**TASK STATEMENT:** Filter the entries for the string "Bahasa". Copy each line that has it.

**RECORDS FOR THIS EXERCISE:**

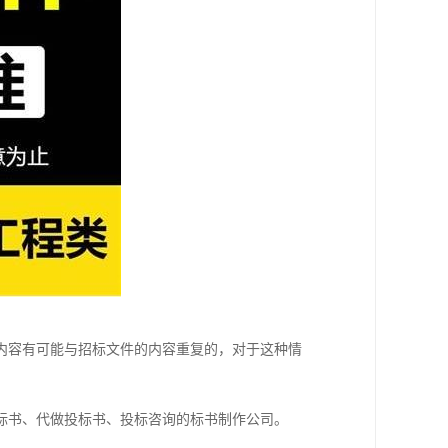
内容有可能与招标文件的内容重复的，对于这种情
标书、代做投标书、投标咨询的标书制作公司。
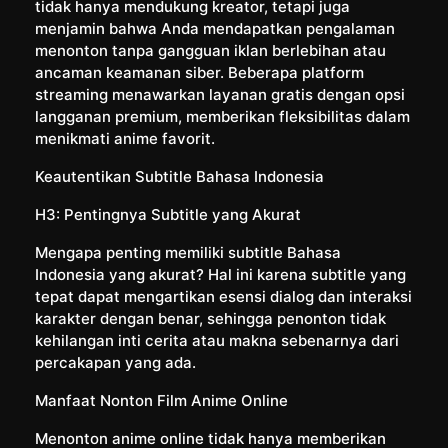
tidak hanya mendukung kreator, tetapi juga
menjamin bahwa Anda mendapatkan pengalaman
menonton tanpa gangguan iklan berlebihan atau
ancaman keamanan siber. Beberapa platform
streaming menawarkan layanan gratis dengan opsi
langganan premium, memberikan fleksibilitas dalam
menikmati anime favorit.
Keautentikan Subtitle Bahasa Indonesia
H3: Pentingnya Subtitle yang Akurat
Mengapa penting memiliki subtitle Bahasa
Indonesia yang akurat? Hal ini karena subtitle yang
tepat dapat mengartikan esensi dialog dan interaksi
karakter dengan benar, sehingga penonton tidak
kehilangan inti cerita atau makna sebenarnya dari
percakapan yang ada.
Manfaat Nonton Film Anime Online
Menonton anime online tidak hanya memberikan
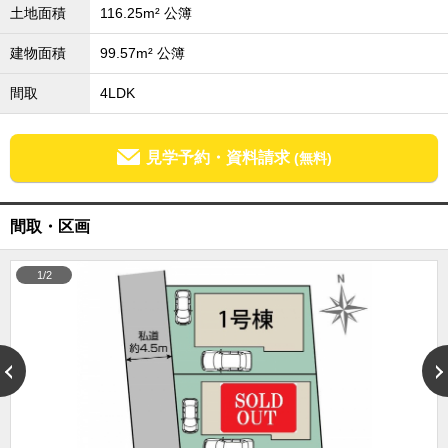
土地面積
116.25m² 公簿
成田･銚子方面エリア
成田･銚子方面エリアの新築一戸建
建物面積
99.57m² 公簿
成田･銚子方面エリアの中古一戸建
成田･銚子方面エリアのマンション
間取
4LDK
成田･銚子方面エリアの土地
四街道･佐倉･八千代方面エリア
見学予約・資料請求
(無料)
四街道･佐倉･八千代方面エリアの新築一戸建
四街道･佐倉･八千代方面エリアの中古一戸建
四街道･佐倉･八千代方面エリアのマンション
四街道･佐倉･八千代方面エリアの土地
間取・区画
船橋･市川･浦安方面エリア
船橋･市川･浦安方面エリアの新築一戸建
1/2
船橋･市川･浦安方面エリアの中古一戸建
船橋･市川･浦安方面エリアのマンション
船橋･市川･浦安方面エリアの土地
千葉市エリア
千葉市エリアの新築一戸建
千葉市エリアの中古一戸建
千葉市エリアのマンション
千葉市エリアの土地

**RESPONSE FOR THIS EXERCISE:**
Keautentikan Subtitle Bahasa Indonesia
Mengapa penting memiliki subtitle Bahasa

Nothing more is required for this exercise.